#### Exercise goal
Lay out the listing below as a Markdown table with the columns Row and Listing line. Include everything from the line containing "Please describe, from" down to the line containing "Answer: facing away", with both ends included, blank lines left out, and nothing else.
*** Begin section ***
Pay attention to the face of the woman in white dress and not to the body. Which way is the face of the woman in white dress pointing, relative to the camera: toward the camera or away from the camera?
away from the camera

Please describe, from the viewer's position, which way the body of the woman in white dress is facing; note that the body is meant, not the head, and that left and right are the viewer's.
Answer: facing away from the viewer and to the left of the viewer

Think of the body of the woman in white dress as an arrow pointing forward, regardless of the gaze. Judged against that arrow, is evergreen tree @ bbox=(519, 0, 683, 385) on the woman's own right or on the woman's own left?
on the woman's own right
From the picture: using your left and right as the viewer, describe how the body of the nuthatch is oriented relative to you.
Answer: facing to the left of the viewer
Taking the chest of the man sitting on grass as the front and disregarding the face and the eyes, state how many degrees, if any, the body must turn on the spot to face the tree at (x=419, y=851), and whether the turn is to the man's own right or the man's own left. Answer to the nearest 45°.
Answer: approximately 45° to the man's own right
*** End section ***
*** Begin section ***
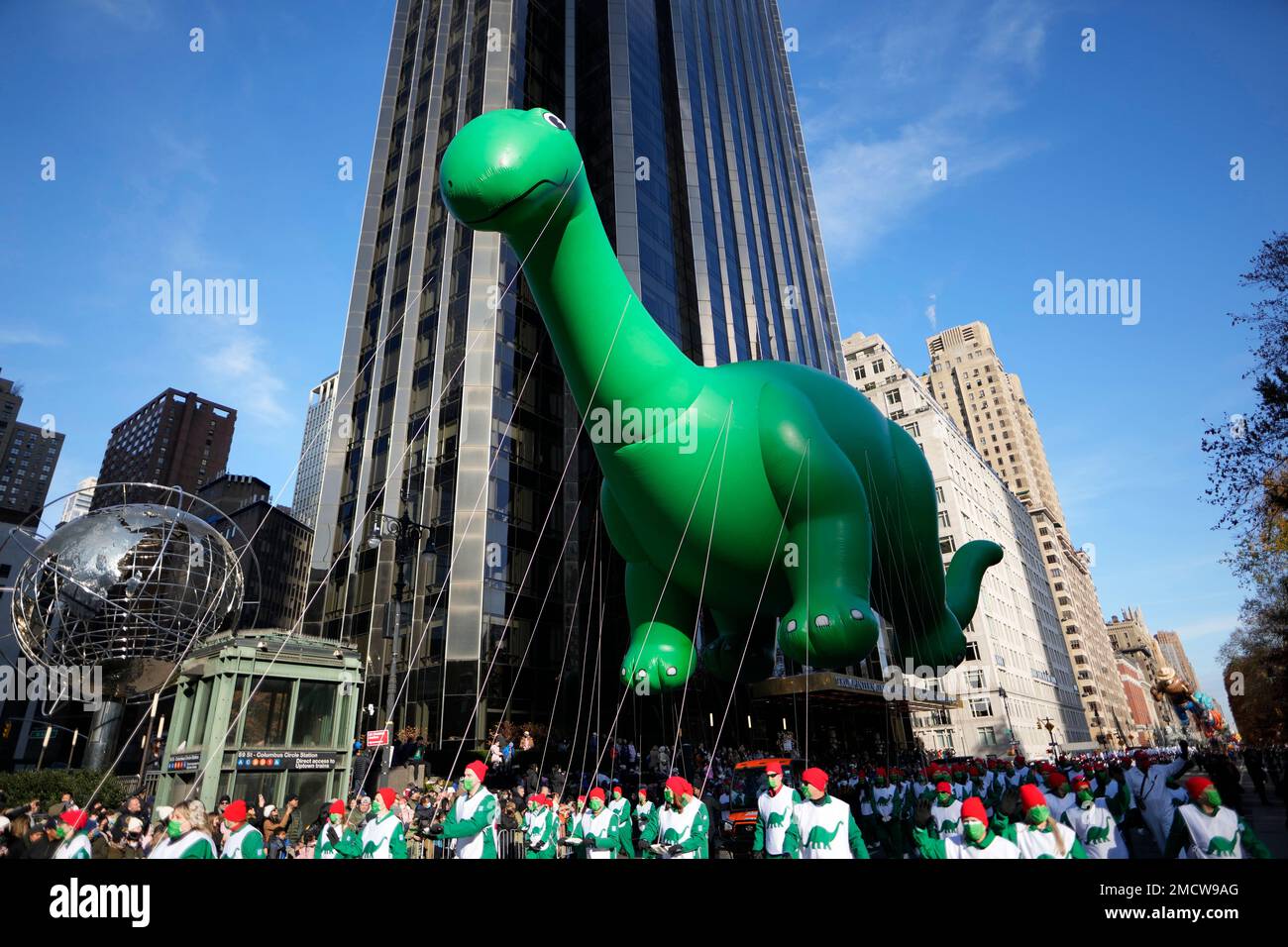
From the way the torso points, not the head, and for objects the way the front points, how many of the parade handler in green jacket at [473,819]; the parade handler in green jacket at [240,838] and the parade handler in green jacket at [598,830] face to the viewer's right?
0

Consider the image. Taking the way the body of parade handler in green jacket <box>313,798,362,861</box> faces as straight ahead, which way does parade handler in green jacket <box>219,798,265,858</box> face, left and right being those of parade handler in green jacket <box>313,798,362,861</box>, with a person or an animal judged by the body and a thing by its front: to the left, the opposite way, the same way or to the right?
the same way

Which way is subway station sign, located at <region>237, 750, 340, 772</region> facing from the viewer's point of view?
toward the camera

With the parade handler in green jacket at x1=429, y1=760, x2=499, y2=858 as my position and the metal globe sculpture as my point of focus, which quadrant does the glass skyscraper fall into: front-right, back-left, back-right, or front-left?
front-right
*** End section ***
#### Response area
| Row | Listing line |
|---|---|
| 1 | Please describe, from the viewer's position, which way the body of the woman in white dress is facing; note that the body is meant, not the head, and that left and right are the viewer's. |
| 2 | Answer: facing away from the viewer and to the left of the viewer |